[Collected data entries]
◇ ◇ ◇ ◇

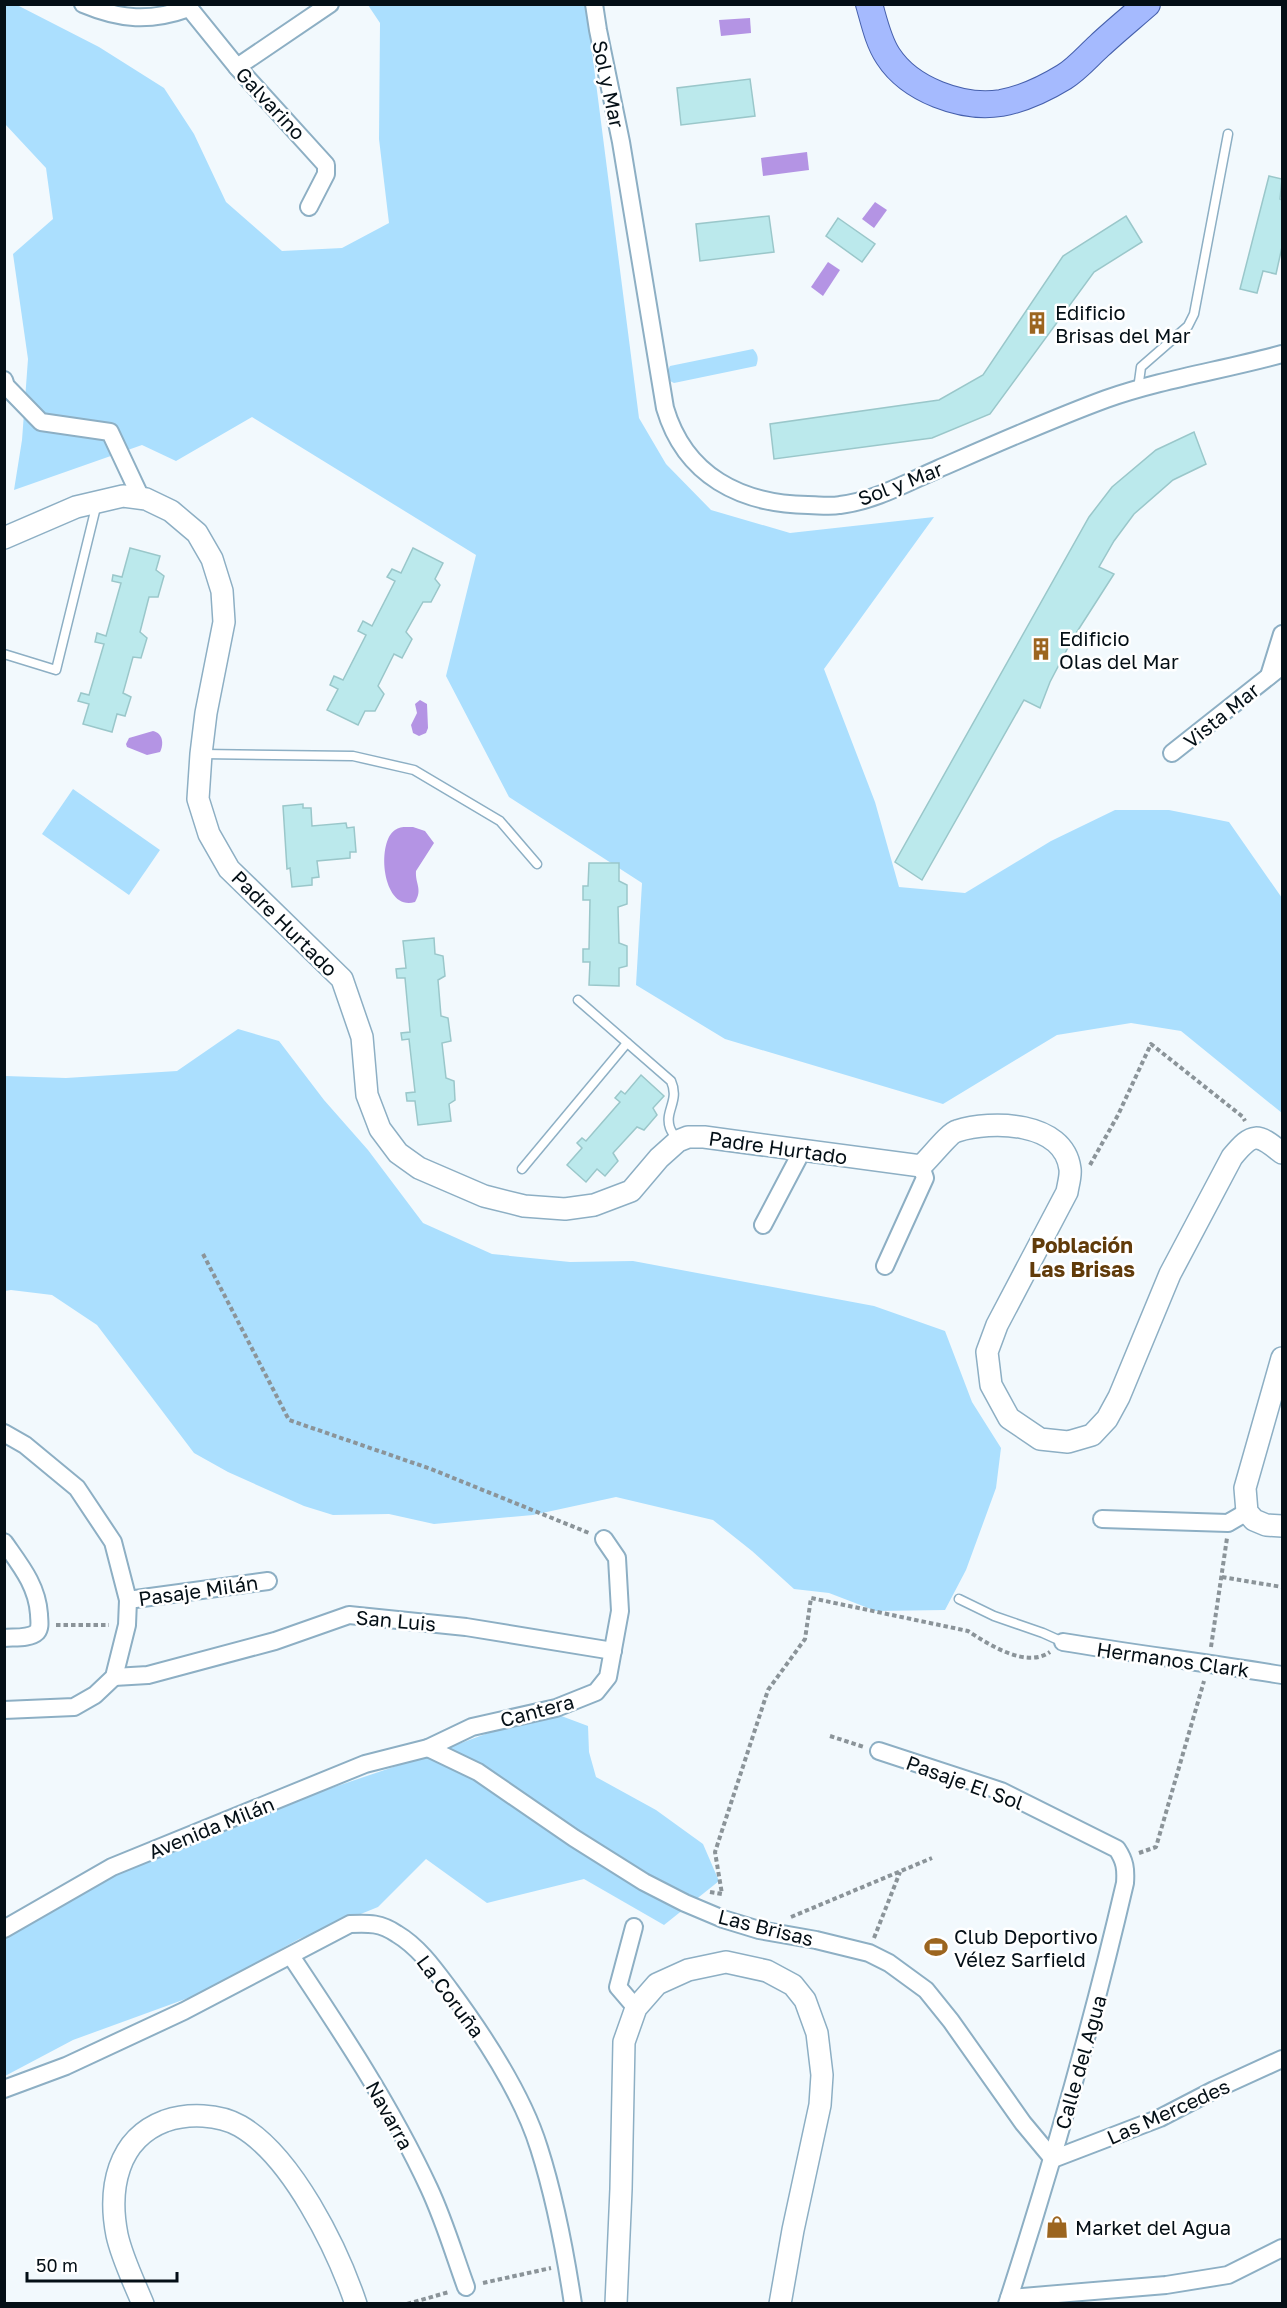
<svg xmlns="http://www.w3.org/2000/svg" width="1287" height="2308" font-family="'Golos Text',sans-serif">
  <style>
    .green { fill: #abdffe }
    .water { fill: #b494e4 }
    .building { fill: #bbe9ec; stroke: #9ac7ca; stroke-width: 1.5 }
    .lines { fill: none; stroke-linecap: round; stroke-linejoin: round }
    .service-casing { stroke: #8dafc4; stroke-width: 11 }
    .minor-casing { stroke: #8dafc4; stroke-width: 20 }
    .tertiary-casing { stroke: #8dafc4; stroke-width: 24 }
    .primary-casing { stroke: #4660ac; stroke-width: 28 }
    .path { stroke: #8b9499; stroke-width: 4; stroke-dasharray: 4.5 3; stroke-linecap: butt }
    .service { stroke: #fff; stroke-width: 8 }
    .minor { stroke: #fff; stroke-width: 16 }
    .tertiary { stroke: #fff; stroke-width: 21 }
    .primary { stroke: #a5bafe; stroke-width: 26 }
    .labels { text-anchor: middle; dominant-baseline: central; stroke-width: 5; stroke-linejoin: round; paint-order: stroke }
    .street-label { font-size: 20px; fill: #040f16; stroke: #fff }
    .poi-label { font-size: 20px; fill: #040f16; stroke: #fff; text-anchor: start }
    .neighbourhood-label { font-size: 21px; font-weight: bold; fill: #613b0a; stroke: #fff }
  </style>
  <rect width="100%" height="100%" fill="#f2f9fd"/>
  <g class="green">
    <path d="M5,5H17L99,47L164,88L194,134L226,202L282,251L342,248L389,223L379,139L380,23L368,5H586L639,418L666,464L711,510L790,533L934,517L824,669L875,802L899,887L965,893L1051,841L1115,810H1169L1229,822L1282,898V1113L1181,1031L1131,1023L1057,1035L943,1104L725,1039L636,985L642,883L509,797L446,676L476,555L252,417L176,461L142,445L14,490L22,440L28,359L13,254L53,219L46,168L5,124Z"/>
    <path d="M753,349C758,354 759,359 756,366L674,383L670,381L668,370L670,366Z"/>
    <path d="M73,789L160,850L129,895L42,834Z"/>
    <path d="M238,1029L279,1041L324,1100L368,1150L423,1223L492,1254L570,1262L633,1261L874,1306L945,1331L972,1402L1001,1448L996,1488L966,1570L945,1610L876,1611L829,1593L794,1589L752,1551L713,1520L616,1497L533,1515L434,1524L389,1514L333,1515L304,1506L228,1472L194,1453L97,1325L52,1295L11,1290L5,1291V1076L66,1078L177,1071Z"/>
    <path d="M548,1711L588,1726L589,1752L596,1777L656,1810L703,1844L719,1881L664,1925L584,1879L487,1903L426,1859L378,1907L299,1939L202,1993L73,2040L5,2076V1938L111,1875L210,1829L423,1757Z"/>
  </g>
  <g class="water">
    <path d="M750,18L751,33L721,36L719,20Z"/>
    <path d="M807,152L809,170L763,176L761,158Z"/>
    <path d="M875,202L887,210L874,228L862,219Z"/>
    <path d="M828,262L840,270L823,296L811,287Z"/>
    <path d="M420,700L427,704L428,728L426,733L419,736L413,733L411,725L417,713L415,704Z"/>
    <path d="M153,731C163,733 164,744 160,752L147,755L127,747L126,744L129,738Z"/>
    <path d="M413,827L425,831L434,843L416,871C415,884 423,889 415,902C382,912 376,842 395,830C400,826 407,827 413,827Z"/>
  </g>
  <g class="building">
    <path d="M750,79L755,116L681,125L677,88Z"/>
    <path d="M1269,176L1282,179L1280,199L1282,200V247L1276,274L1263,271L1257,293L1240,289Z"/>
    <path d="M769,216L774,252L700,261L696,224Z"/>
    <path d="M1126,216L1142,242L1094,272L990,414L932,438L774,459L770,424L939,400L983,375L1063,256Z"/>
    <path d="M838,218L875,244L862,262L826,236Z"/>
    <path d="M1194,432L1206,464L1173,480L1134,514L1114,541L1099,567L1114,574L1073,638L1050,682L1040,708L1024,700L922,880L895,862L1089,517L1112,487L1156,450Z"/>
    <path d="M130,548L160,556L156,570L164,576L158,597H149L140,632L147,638L141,658L133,657L123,693L131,697L125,716L117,714L112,732L83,724L89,704L78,701L81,693L89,695L104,644L95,642L97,633L106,636L121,583L112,581L113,575L122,577Z"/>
    <path d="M413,548L443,563L435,579L440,585L431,602H423L406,632L412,639L402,658L394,654L378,686L384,694L375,711H365L358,725L327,710L338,689L330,685L334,676L343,680L366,635L358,631L363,621L372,626L395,581L387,577L392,569L401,573Z"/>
    <path d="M303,804V808H311L312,826L346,823L347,828L354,827L356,852H350V858L317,861L319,877L312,878V885L292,887L290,868L287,869L283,806Z"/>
    <path d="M589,863H619V881L627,885V904L618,907L619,943L627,946V966L619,968V986L589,985L590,962H583V949H589L590,900H583V886H588Z"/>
    <path d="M434,938L435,954L443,956L445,976L438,980L441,1016L448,1018L451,1041L442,1043L446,1078L454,1081L455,1100L449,1104L451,1121L418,1125L415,1101H407L406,1093L415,1092L409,1039L402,1040L401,1033L410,1032L405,978H397L396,969L406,968L403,941Z"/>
    <path d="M641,1075L664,1096L653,1108L657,1115L644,1130L637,1127L613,1153L618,1161L605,1176L597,1169L586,1182L567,1165L582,1148L577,1143L582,1138L586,1141L620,1102L615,1098L621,1091L625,1094Z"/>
  </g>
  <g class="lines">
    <g class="service-casing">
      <g id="service">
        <path d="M1138,389L1141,367L1188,326L1194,314L1228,134"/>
        <path d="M4,654L56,670L97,503"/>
        <path d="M202,754L353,756L414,770L500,821L537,864"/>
        <path d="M578,1000L671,1081C680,1101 664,1111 670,1128C672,1133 675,1137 678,1141"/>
        <path d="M522,1169L627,1043"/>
        <path d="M959,1599L994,1616L1043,1633L1063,1642"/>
      </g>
    </g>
    <g class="minor-casing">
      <g id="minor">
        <path d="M83,4C121,20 150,22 189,8"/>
        <path d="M186,4L237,67L326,165V174L309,207"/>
        <path d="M594,4L598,30L621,142L665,408C685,476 741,504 808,505C818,505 829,507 840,505C874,501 906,483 938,469C993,445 1049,420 1106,399C1163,379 1224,370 1282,354"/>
        <path d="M237,67L330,4"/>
        <path d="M4,380L6,386L41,422L110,432L141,498"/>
        <path d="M1269,676L1282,634"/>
        <path d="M1172,753L1282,666"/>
        <path d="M763,1225L802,1151"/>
        <path d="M885,1266L925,1178L921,1166"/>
        <path d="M4,1433L25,1445L77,1488L113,1542L128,1600L127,1625L114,1677L95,1695L74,1707L4,1710"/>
        <path d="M1102,1519L1228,1523L1247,1512"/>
        <path d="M4,1542C20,1565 37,1585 39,1614C39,1620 41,1627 37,1632C30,1639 14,1637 4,1638"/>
        <path d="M128,1600L268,1581"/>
        <path d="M1063,1642C1136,1654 1209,1663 1282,1675"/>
        <path d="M114,1677L148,1675L275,1641L349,1615L466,1627L613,1651"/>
        <path d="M428,1748L478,1772L574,1838L644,1882L685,1903L723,1919L759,1930L816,1940L869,1953L889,1963L926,1990L951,2021L1023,2123L1053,2159L1160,2118L1214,2090L1282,2059"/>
        <path d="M879,1751L1001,1791L1117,1849C1125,1861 1126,1869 1125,1883C1092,2025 1052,2165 1007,2304"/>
        <path d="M634,1927L618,1987L636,2008"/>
        <path d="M4,1929L112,1867L365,1764L428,1748L472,1727L556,1708L596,1692L608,1677L620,1611L617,1558L604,1539"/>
        <path d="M291,1956C341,2031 391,2106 429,2188C444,2220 454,2254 466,2287"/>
        <path d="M4,2089L66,2066L184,2011L350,1924C369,1923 381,1923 397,1934C419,1947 435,1970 450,1990C484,2036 522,2093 539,2148C555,2198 565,2251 573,2304"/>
        <path d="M1009,2298L1166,2285L1228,2275L1282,2248"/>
      </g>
    </g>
    <g class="tertiary-casing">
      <g id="tertiary">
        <path d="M4,538L76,507L123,496L146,499L171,511L197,533L212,559L222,591L224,622L206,713L201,754L198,799L209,834L229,869L342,979L362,1037L367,1095L380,1129L398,1153L419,1168L484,1196L524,1206L565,1209L594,1205L631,1191L659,1158L678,1141L688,1137H704L921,1166C930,1158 949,1133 957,1131C991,1120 1064,1121 1070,1169C1071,1176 1068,1185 1067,1192L997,1325L987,1352L991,1385L1009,1418L1040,1439L1068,1442L1092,1435L1107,1419L1119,1397L1170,1274L1232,1157C1253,1132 1257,1133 1282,1153"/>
        <path d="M1282,1358L1245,1488L1247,1512L1254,1520L1266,1525L1282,1526"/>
        <path d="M143,2304C134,2282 122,2258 117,2235C108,2189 117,2139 165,2121C188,2113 219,2114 240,2126C292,2156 337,2248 356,2304"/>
        <path d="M616,2304L621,2189L624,2042L636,2008L657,1984L688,1970L726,1962L767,1971L793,1985L805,2000L817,2033L822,2075L820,2105L793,2230L780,2304"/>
      </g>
    </g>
    <g class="primary-casing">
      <path id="primary" d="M869,4C874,21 878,41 888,56C910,90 962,109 1001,103C1023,99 1046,88 1064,77C1077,69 1088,56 1099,46C1114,32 1131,18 1147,4"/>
    </g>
    <g class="path">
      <path d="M1090,1165L1118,1115L1151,1044L1243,1117L1245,1121"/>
      <path d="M203,1254L289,1420L431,1469L589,1533"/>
      <path d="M1222,1577L1282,1587"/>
      <path d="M56,1625H109"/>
      <path d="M1211,1647L1227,1538"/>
      <path d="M830,1736L864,1747"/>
      <path d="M1139,1853L1156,1847L1204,1681"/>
      <path d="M710,1892L722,1894L715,1852L768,1690L805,1639L811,1598L968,1631C988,1644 1026,1669 1050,1652"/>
      <path d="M791,1917L932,1858"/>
      <path d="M874,1938L900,1872"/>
      <path d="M483,2283L551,2268"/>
      <path d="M407,2304L449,2292"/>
    </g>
    <use href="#service" class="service"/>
    <use href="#minor" class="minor"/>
    <use href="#tertiary" class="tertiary"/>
    <use href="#primary" class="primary"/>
  </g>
  <defs>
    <g id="building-bare" transform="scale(1.8)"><path d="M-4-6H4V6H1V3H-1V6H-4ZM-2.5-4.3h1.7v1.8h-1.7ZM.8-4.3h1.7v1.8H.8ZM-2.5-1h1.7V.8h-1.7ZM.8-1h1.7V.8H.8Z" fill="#9c651f" stroke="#fff" stroke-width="2.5" paint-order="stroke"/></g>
    <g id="stadium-bare" transform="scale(1.8)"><path d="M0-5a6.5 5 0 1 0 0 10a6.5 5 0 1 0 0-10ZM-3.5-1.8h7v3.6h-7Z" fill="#9c651f" stroke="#fff" stroke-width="2.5" paint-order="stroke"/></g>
    <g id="shop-bare" transform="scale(1.8)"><path d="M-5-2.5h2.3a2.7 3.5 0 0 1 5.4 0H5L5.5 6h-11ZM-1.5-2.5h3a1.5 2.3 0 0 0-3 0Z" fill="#9c651f" stroke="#fff" stroke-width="2.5" paint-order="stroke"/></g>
  </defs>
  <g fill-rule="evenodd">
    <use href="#building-bare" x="1037" y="323"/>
    <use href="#building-bare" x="1041" y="649"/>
    <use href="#stadium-bare" x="936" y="1947"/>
    <use href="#shop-bare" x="1057" y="2227"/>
  </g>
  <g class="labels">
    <g class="street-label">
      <text transform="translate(609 84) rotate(78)">Sol y Mar</text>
      <text transform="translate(271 103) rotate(47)">Galvarino</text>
      <text transform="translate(900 483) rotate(-21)">Sol y Mar</text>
      <text transform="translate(1221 715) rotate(-39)">Vista Mar</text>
      <text transform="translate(285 923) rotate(45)">Padre Hurtado</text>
      <text transform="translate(778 1147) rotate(8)">Padre Hurtado</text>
      <text transform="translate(198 1590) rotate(-8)">Pasaje Milán</text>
      <text transform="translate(396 1620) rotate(5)">San Luis</text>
      <text transform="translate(1173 1659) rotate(8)">Hermanos Clark</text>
      <text transform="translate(537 1710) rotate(-15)">Cantera</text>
      <text transform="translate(965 1782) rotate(20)">Pasaje El Sol</text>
      <text transform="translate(211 1827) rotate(-22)">Avenida Milán</text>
      <text transform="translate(766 1927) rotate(14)">Las Brisas</text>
      <text transform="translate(451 1996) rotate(53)">La Coruña</text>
      <text transform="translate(1080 2062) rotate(-74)">Calle del Agua</text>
      <text transform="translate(1168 2111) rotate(-24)">Las Mercedes</text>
      <text transform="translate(390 2115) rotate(61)">Navarra</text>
    </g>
    <g class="poi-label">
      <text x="1055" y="312">Edificio<tspan x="1055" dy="23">Brisas del Mar</tspan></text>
      <text x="1059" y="638">Edificio<tspan x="1059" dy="23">Olas del Mar</tspan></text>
      <text x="954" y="1936">Club Deportivo<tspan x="954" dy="23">Vélez Sarfield</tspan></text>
      <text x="1075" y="2227">Market del Agua</text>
    </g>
    <g class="neighbourhood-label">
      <text x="1082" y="1245">Población<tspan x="1082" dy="24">Las Brisas</tspan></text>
    </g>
  </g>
  <rect width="1287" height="2308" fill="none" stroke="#040f16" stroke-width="12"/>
  <path d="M27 2272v9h150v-9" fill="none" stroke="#040f16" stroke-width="3"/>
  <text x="36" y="2272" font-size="18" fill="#040f16" stroke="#ffffff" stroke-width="4.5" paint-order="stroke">50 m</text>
</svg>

◇ ◇ ◇ ◇

**Prompt**
Filter the entries down to the lines with the word "linecap" in them, and copy those lines.

**Exercise answer**
    .lines { fill: none; stroke-linecap: round; stroke-linejoin: round }
    .path { stroke: #8b9499; stroke-width: 4; stroke-dasharray: 4.5 3; stroke-linecap: butt }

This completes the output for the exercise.